Non, l'Europe ne fait pas rien contre le coronavirus!

Présentée par

L'édito d'Isabelle de Gaulmyn

lundi 6 avril à 7h55

Durée émission : 3 min

Non, l'Europe ne fait pas rien contre le coronavirus!

© RCF

Dans le traitement de la crise du coronavirus, beaucoup critiquent l'Europe, mettant en avant la Russie ou la Chine, une critique néfaste pour Isabelle de Gaulmyn

Ces derniers temps, nombreux ont été ceux qui, dans les journaux ou plateaux télé, ont fustigé l’Europe. On montrait des chinois venant en aide aux Italiens, des avions russes atterrir en Lombardie, et en revanche, des drapeaux européens déchirés de rage, par les mouvements populistes en Italie comme en Espagne. Cet euro-bashing, non seulement est complètement faux, mais en plus dangereux. Il instille cette petite musique dans l’esprit des gens, que l’Europe ne sert à rien, qu’elle a failli, et que finalement, d’autres solidarités, avec la Russie ou la Chine, sont plus efficaces.

C’est totalement faux. Certes, il y a eu des maladresses au début, mais, personne n’avait alors pris la mesure, dans aucun pays, de la gravité de l’épidémie. Ensuite, l’aide apportée à l’Italie par les pays européens, les transferts de malades, les mises en commun d’achat de matériel, n’ont rien à voir avec les quelques matériaux débarqués par les Russes, ou les chinois, à grand renfort de publicité Des fonds de cohésion ont été débloqués dès le 30 mars par l’Europe pour les pays touchés.Plus largement en Europe, Il y a eu beaucoup de gestes de solidarité, même moins médiatisés : des malades français ou italiens pris en charge par l’Allemagne. Des coups de main réciproques entre les Tchèques et Polonais. Certes, il n’existe pas d’ambulances avec le drapeau européen, car la santé ne fait pas partie des compétences européennes. Mais pour la recherche, des programmes européens de recherche ont été lancés qui permet à des laboratoires de différents pays de collaborer ensemble.

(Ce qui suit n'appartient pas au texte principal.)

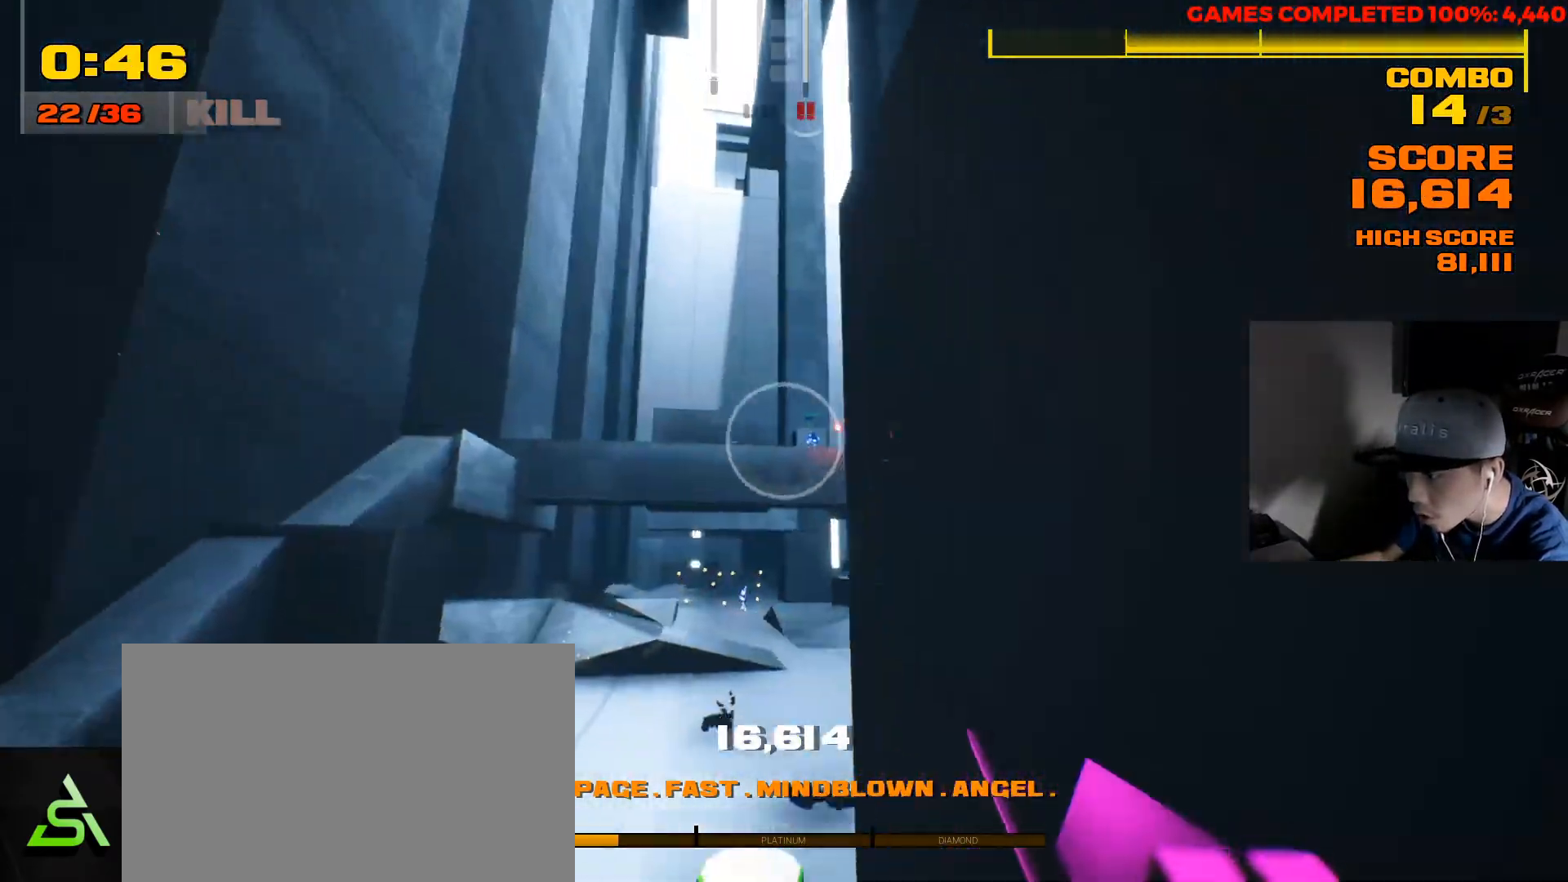
{"keys": ["w"], "mouse": [], "events": [[17, "mouse_left", "up"], [83, "s", "up"], [317, "w", "down"], [400, "d", "up"]]}
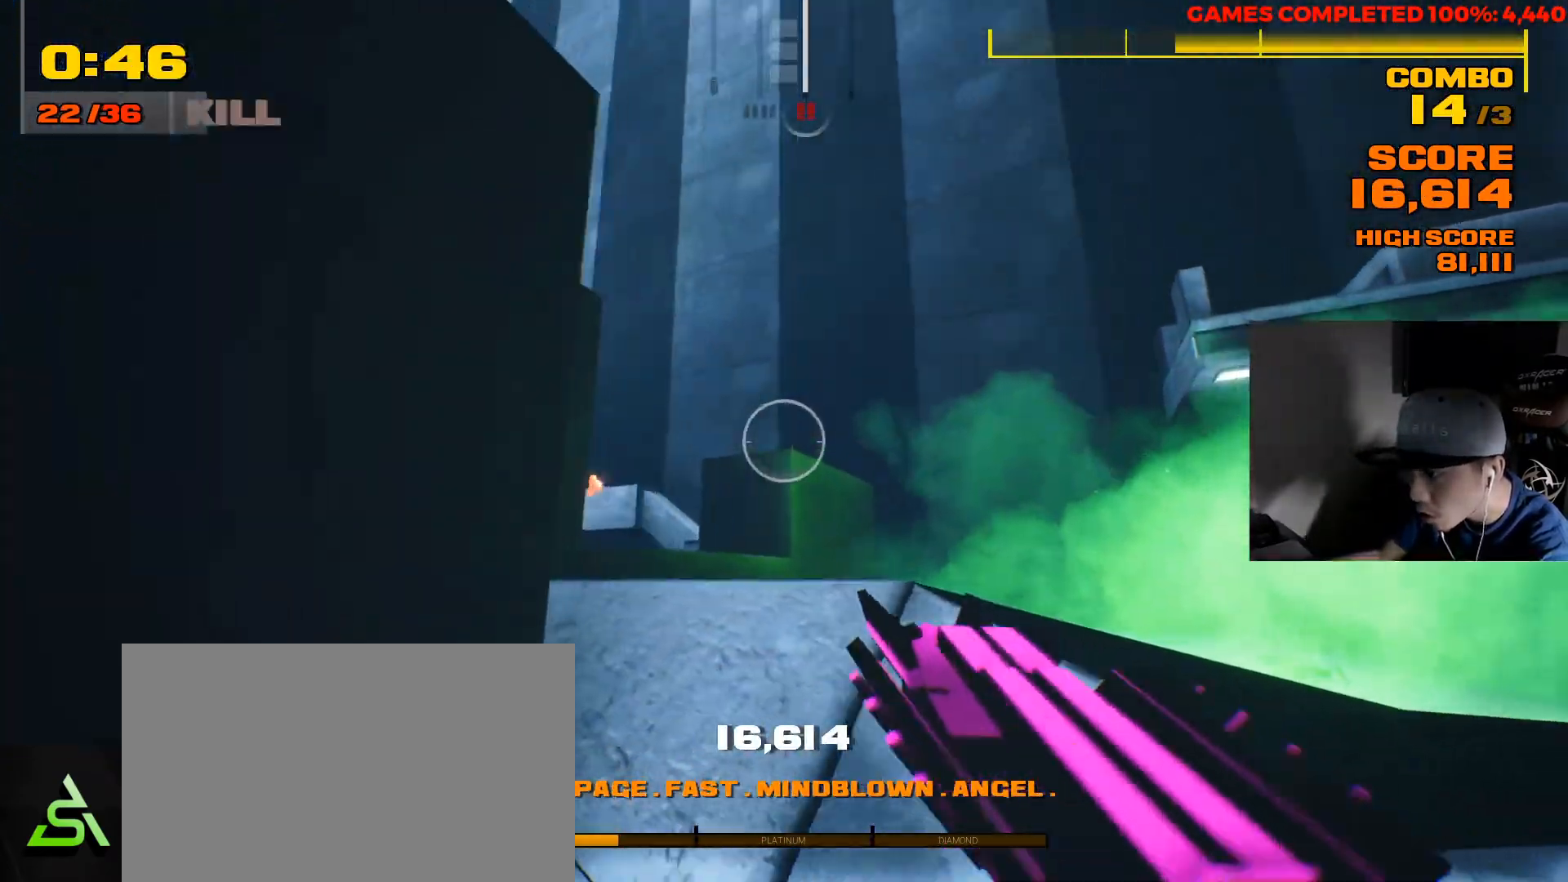
{"keys": ["w"], "mouse": [], "events": [[67, "shift", "down"], [367, "shift", "up"]]}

Il y a eu aussi ce que l’on peut appeler une « solidarité indirecte». C’est-à-dire que du jour au lendemain, on a supprimé toutes les obligations en matière de stabilité budgétaire, tout comme les règles qui encadrent les pays pour éviter les distorsions de concurrences, laissant aux gouvernements de chaque pays la possibilité d’intervenir pour aider massivement leurs économies. Alors c’est vrai qu’il reste maintenant à mettre en place, pour l’après-crise , une solidarité financière européenne. On a surtout retenu les propos des Pays Bas, pays du Nord, contre les pays du Sud, et en particulier l’Italie. Mais depuis une prise de conscience assez exceptionnelle s ‘est fait jour, pour trouver une réponse adéquate au niveau européen, y compris dans les pays les plus réticents. Un certain nombre de propositions sont sur la table, et ce sera à l’eurogroupe de mardi de commencer à discuter les instruments financiers les plus à même de permettre la relance. Une forme de malédiction pèse sur les pays du sud, premiers touchés par la crise de l’euro, pour les migrants, et maintenant, la crise sanitaire. Mais il faut rappeler que la solidarité est inhérente au projet européen. L’Europe a trois piliers dit Jacques Delors, la concurrence qui stimule, la coopération qui renforce, et la solidarité qui unit. S’il manque l’un des trois, c’en est finit du projet européen.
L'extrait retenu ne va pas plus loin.